Desde que rearmé la
biblioteca que me quedó después de dos mudanzas, la de los libros que más
quiero, hace unos meses, la miro con ganas, queriendo releer todo. El fin de
semana largo del 8 de diciembre viajaba a Uruguay para un casamiento y decidí
llevar la trilogía involuntaria de Mario Levrero, que leí hace tanto tiempo que todavía no tenía este blog, este blog que ya nadie lee y que cada vez siento más
absurdo.
La trilogía involuntaria
comienza con La ciudad, que comienza con un epígrafe de Kafka que marca el tono
de lo que se viene. Un diálogo en el que alguien dice que ve una ciudad y otra
persona responde poniendo en duda que el primero esté viendo una ciudad,
diciendo que apenas se ven “contornos imprecisos en la niebla”. A lo largo del
libro (¿la novela?), nada nunca será preciso: los edificios no responden a la
forma que tienen los edificios, los mapas no son mapas o lo son de lugares
irreconocibles, los libros tienen palabras que no son palabras, letras que no
son letras. Por ejemplo, pero esto es válido para casi cualquier descripción:
“aquella pared parecía de mármol, o tal vez de azulejos, aunque es probable que
no se tratara de ninguna de estas cosas”. (p. 135)
La ciudad sigue durante
cuatro días a un protagonista cuyo nombre desconocemos. Comienza en una casa
que “no había sido habitada ni abiertas sus puertas y ventanas durante muchos
años” (p. 21), y lo sigue en busca de cosas que nunca encuentra y encontrando
cosas que no busca. Un viaje en un camión misterioso, una ciudad que no parece una ciudad, una empresa que no hace ni vende nada, la búsqueda infructuosa de
una mujer, Ana, y el regreso, inverosímil, desde una estación de tren en medio
de la nada, en zorra, hasta otra estación y, finalmente, en un tren con destino
a Montevideo (único momento en el libro en el que se nombra a algo conocido de
la realidad).
¿Qué es real y qué no lo es
en el libro? En tres o cuatro ocasiones el protagonista nos cuenta de sus
sueños, pero la impresión general es que todo el relato puede ser el de un
sueño. Las cosas tienen la imprecisión general, la ausencia de bordes
definidos y el aura absurda de los sueños. Y, sobre todo, la concepción del tiempo
de los sueños, de relojes derretidos: “Fue en ese momento que descubrí el temor que me dominaba.

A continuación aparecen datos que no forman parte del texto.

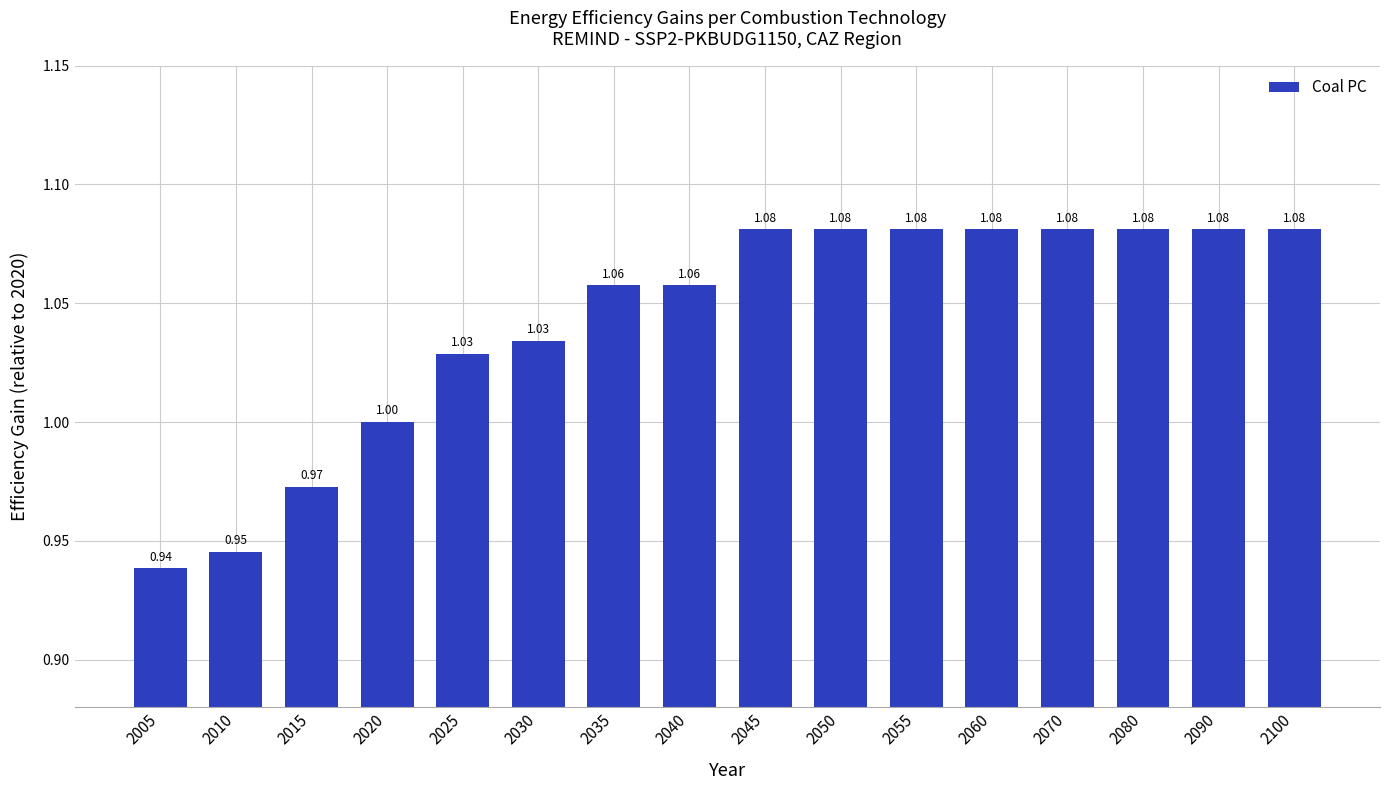

Between 2005 and 2100, which is larger?

2100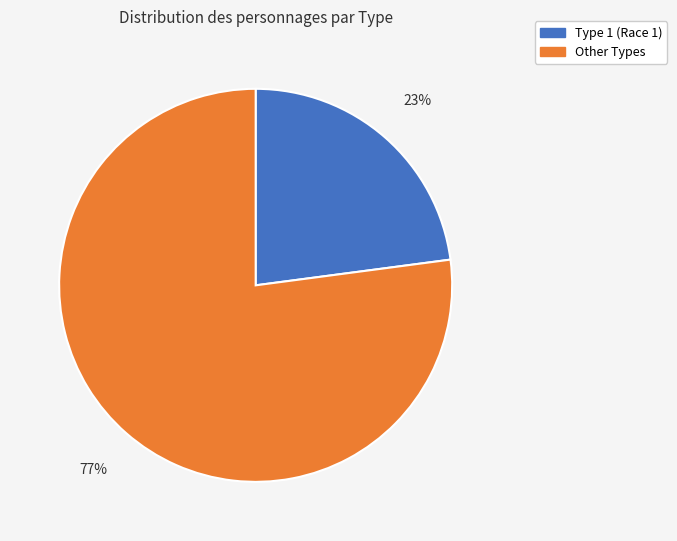

Is there a majority slice in this chart?

Yes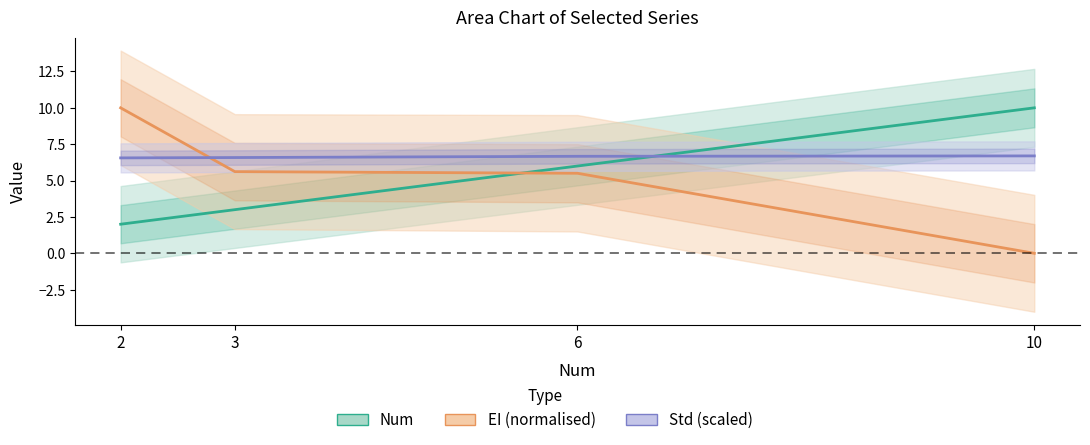

Count the number of categories in the chart.

4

¿Cuánto tiempo hacía que vivía preocupado por lo imprevisto? Quizá desde que
salí de la casa, en busca del almacén; quizá desde mucho tiempo atrás, o desde
siempre” (p. 51). La mirada externa de lo mismo se da cuando el protagonista se
mira a un espejo: “la imagen reflejada se parecía tan poco a la que guardaba de
mí mismo en mi memoria que realmente me asustó” (p. 81). (Juntando el epígrafe y los sueños, Borges describió a Kafka como "escritor de pesadillas" - Textos cautivos, t. IV, p. 288).

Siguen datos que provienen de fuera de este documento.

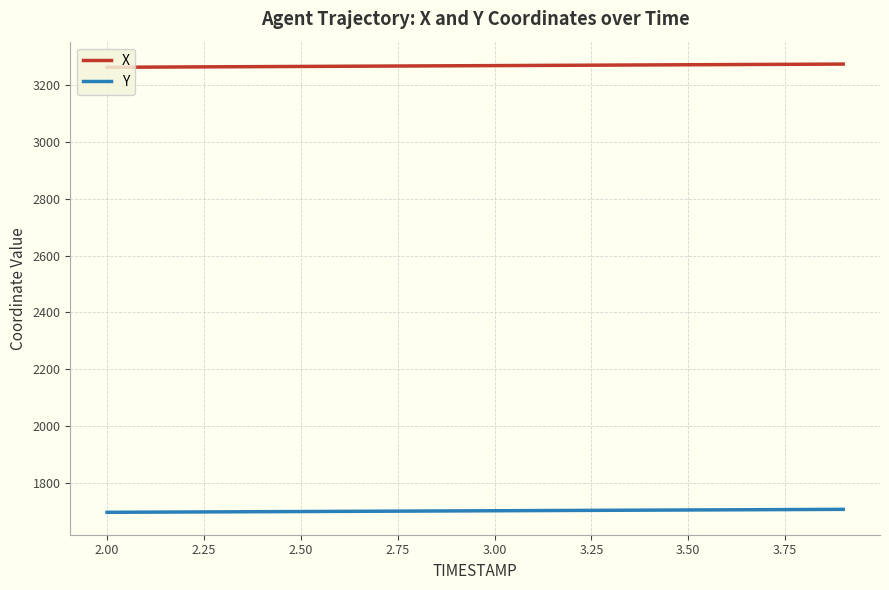

At how many categories does at least one series exceed 1709?

20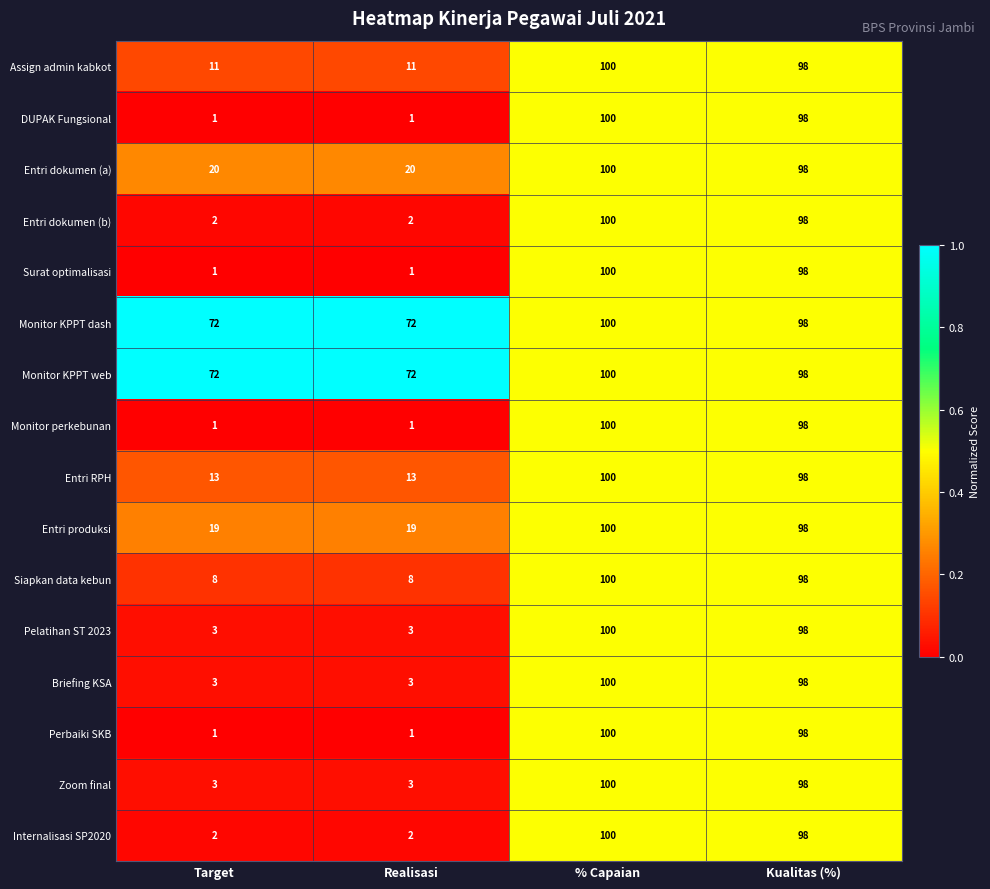

What is the total value across all series at Kualitas (%)?

1568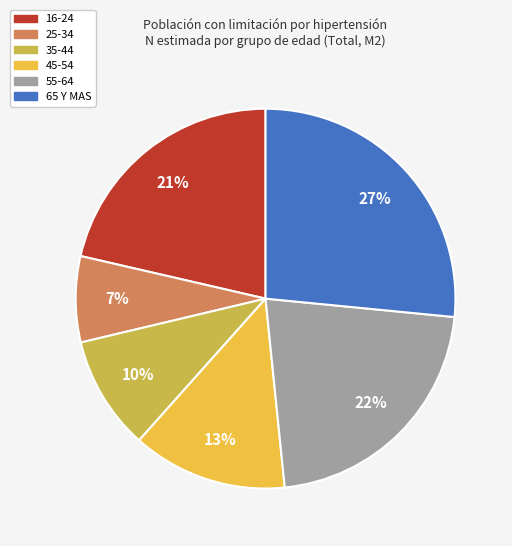

Is the sum of 35-44 and 25-34 greater than half?

No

La ciudad puede pensarse como una rescritura surrealista de la famosa alegoría de la caverna de Platón. El protagonista vive como dentro de
la caverna. A oscuras. Sin saber dónde va ni para qué. Quiere regresar a esa
casa húmeda del comienzo sin saber para qué. Como dice Ana, el camino tiene
poco sentido porque “de todos modos no llegaremos nunca a ninguna parte” (p.

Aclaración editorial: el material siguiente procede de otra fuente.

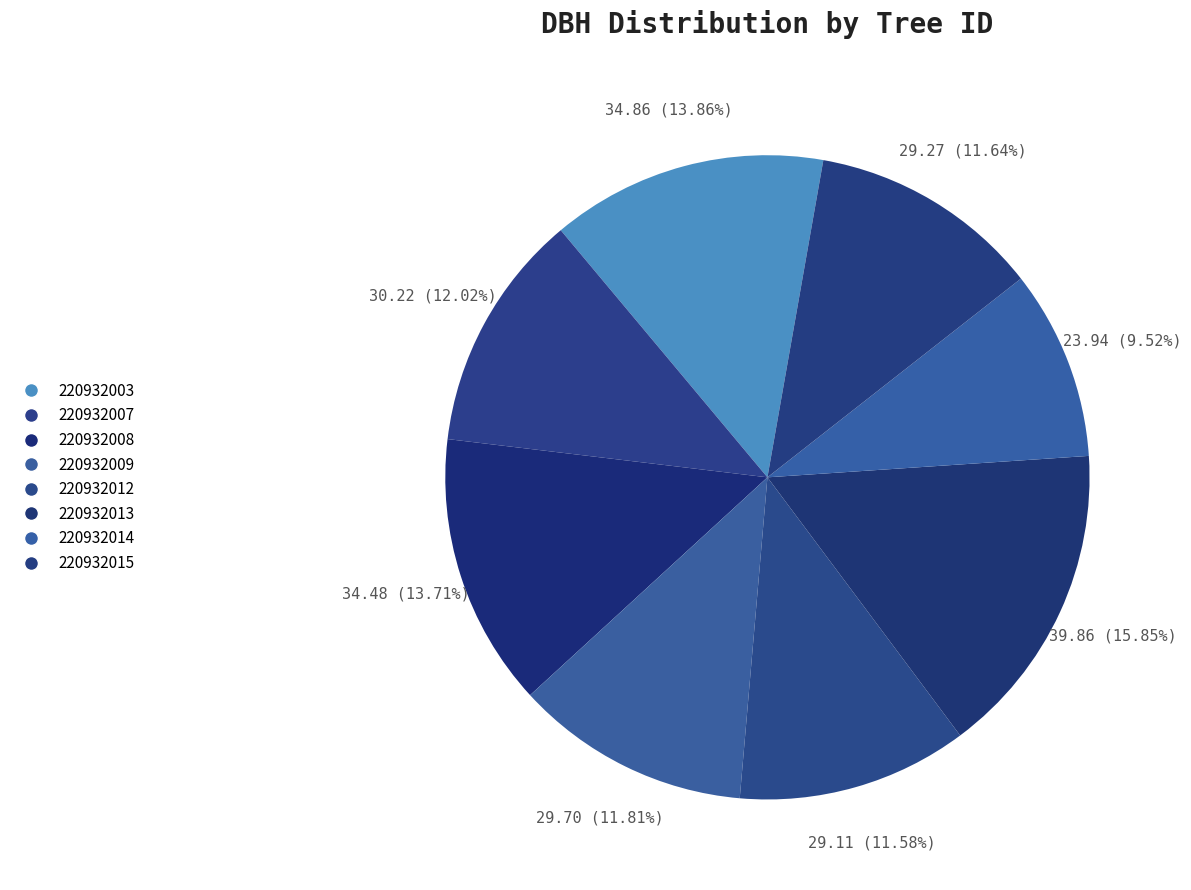

How many segments does this pie chart have?

8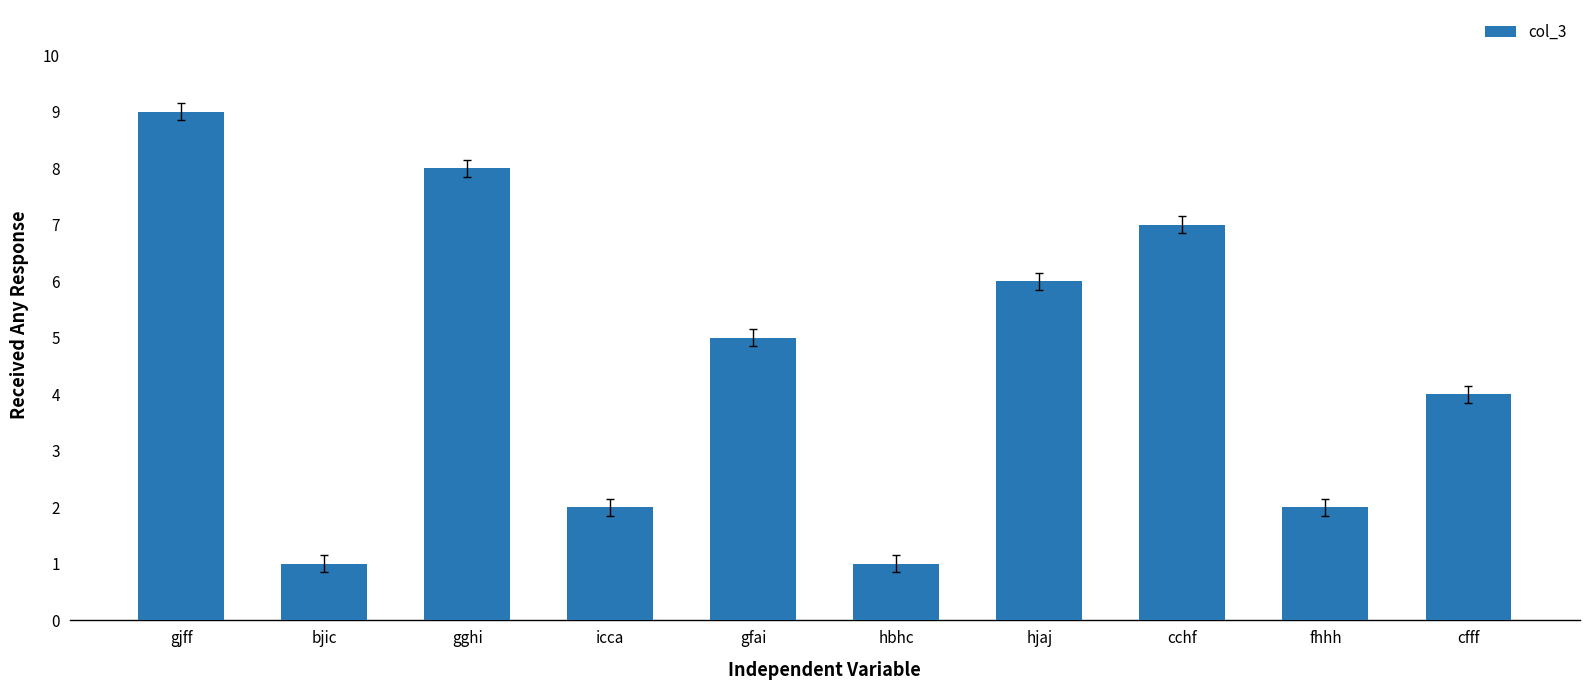

What is the sum of the values at gghi and hjaj?

14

38). Este gran sueño, o esta pesadilla leve, o abrumadora, como una metáfora
del absurdo de la vida.
El libro tiene tres tipos
de personajes: quienes esperan algo con una fe incomprensible (como Giménez);
quienes representan papeles que parecen estar ahí solo para completar lo que ve
nuestro protagonista, como los personajes secundarios de un parque temático; o quienes
vagan sin saber a dónde van ni por qué. No parece haber volición o posibilidad
creadora (de hecho, el sexo se intuye como deseo pero no se concreta). Giménez
pregunta al protagonista qué ha sacado en limpio y él responde “que,
evidentemente, en el mundo hay muchas cosas que no comprendo. (...) que cada
día que pasa voy comprendiendo menos.” Agregando después ya fuera del diálogo:
“Desde que había salido de aquella casa -no; más bien desde que había llegado,
o tal vez desde mucho tiempo atrás- no había hecho otra cosa que andar perdido
en un mar inmenso, que lo abarcaba todo” (p. 79).